Perry and members of his administration at the news conference criticized the Obama administration, saying that federal authorities have failed to fulfill their responsibility to keep undocumented migrants out of their state. Perry said that since 2008, migrants had been responsible for more than 640,000 crimes, including more than 3,000 murders in Texas alone.
The soldiers of the Texas National Guard who will go to the border won’t detain migrants but will instead refer them to civilian authorities, like DPS. The guards are authorized to provide medical aid and offer water to migrants, many of whom have spent long periods of time crossing inhospitable terrain.
National Guard helicopters already help the Border Patrol spot migrants at night, said Texas National Guard Maj. Gen John Nichols.
"It’s not in our Texas DNA to sit idly when we can be involved in solving a problem," Nichols said.

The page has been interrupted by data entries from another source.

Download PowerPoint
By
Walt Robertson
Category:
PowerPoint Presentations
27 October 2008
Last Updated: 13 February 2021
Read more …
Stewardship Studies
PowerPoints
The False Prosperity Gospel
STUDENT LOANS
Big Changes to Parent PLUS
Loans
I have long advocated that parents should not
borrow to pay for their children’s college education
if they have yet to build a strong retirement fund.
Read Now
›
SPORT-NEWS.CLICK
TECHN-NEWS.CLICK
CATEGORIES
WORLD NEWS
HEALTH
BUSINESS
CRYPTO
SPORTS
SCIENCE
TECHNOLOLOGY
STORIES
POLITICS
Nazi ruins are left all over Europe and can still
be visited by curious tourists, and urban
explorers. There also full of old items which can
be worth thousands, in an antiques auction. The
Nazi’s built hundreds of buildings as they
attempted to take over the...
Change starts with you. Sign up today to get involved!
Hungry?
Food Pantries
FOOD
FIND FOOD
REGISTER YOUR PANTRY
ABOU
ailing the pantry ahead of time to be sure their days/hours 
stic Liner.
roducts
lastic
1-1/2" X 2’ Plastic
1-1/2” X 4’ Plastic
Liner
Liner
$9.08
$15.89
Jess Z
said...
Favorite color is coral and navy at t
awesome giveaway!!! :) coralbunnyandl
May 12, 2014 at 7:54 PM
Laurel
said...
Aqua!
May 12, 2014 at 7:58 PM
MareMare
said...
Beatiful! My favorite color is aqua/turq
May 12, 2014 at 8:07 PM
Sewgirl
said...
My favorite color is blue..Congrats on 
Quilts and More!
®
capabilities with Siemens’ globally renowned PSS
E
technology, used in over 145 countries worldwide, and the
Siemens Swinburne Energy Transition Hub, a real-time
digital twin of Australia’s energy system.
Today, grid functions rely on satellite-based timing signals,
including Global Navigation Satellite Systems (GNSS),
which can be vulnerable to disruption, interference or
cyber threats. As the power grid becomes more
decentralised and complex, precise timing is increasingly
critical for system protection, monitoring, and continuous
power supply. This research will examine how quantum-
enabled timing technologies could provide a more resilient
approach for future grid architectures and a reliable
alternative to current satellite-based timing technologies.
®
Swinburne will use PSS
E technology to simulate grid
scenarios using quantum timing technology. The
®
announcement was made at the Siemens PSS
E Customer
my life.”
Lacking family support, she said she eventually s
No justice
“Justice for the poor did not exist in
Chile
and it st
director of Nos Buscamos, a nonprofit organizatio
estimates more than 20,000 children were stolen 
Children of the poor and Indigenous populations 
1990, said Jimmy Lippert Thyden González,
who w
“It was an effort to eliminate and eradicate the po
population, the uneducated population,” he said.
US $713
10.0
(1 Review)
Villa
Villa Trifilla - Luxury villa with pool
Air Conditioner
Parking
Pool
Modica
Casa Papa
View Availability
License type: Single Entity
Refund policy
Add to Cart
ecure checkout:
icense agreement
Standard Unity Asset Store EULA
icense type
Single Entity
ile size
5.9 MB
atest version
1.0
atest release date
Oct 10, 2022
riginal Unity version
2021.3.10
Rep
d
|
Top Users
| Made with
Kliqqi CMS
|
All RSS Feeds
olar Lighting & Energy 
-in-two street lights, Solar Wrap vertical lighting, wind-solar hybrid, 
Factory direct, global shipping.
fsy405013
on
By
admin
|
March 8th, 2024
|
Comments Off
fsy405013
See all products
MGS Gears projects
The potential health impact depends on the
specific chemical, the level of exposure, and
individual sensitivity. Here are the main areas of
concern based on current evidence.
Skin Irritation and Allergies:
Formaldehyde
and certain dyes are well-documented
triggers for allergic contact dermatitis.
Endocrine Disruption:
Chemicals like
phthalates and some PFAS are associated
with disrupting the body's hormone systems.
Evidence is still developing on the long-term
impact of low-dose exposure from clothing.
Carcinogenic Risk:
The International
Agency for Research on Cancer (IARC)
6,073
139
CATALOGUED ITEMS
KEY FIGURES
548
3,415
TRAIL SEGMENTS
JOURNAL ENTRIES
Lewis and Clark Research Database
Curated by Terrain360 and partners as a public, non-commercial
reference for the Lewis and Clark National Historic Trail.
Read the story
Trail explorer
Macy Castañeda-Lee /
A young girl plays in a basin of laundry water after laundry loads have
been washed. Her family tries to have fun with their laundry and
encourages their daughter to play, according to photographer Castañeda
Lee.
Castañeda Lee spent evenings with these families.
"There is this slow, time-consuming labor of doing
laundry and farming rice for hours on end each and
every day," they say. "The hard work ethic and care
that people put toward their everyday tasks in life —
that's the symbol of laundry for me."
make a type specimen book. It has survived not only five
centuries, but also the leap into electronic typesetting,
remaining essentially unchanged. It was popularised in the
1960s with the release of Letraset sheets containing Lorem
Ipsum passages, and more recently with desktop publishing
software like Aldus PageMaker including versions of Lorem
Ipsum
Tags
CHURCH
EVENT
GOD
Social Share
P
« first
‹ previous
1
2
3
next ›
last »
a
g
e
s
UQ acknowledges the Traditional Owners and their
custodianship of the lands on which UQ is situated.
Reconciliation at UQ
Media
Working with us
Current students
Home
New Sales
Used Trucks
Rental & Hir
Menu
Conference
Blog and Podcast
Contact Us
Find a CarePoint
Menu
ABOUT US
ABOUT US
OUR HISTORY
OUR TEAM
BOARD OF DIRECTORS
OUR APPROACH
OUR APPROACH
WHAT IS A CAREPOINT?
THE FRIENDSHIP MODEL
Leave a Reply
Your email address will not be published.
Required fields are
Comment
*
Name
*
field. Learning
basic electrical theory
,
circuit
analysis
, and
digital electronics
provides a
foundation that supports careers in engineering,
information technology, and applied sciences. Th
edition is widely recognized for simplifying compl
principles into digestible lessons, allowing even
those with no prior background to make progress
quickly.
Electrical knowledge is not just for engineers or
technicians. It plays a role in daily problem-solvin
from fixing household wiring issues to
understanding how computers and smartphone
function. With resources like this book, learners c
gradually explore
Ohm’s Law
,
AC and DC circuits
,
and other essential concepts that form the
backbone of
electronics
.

News of Perry's planned announcement brought condemnation from Rep. Joaquin Castro, D-Texas, a young and rising star in the Democratic Party, who accused Perry of attempting to "militarize" the border, a charge the Perry administration denied Monday.
“We should be sending the Red Cross to the border not the National Guard to deal with this humanitarian crisis,” Castro said in an email, as reported by Politico.
“The children fleeing violence in Central America are seeking out Border Patrol agents. They are not trying to evade them. Why send soldiers to confront these kids?”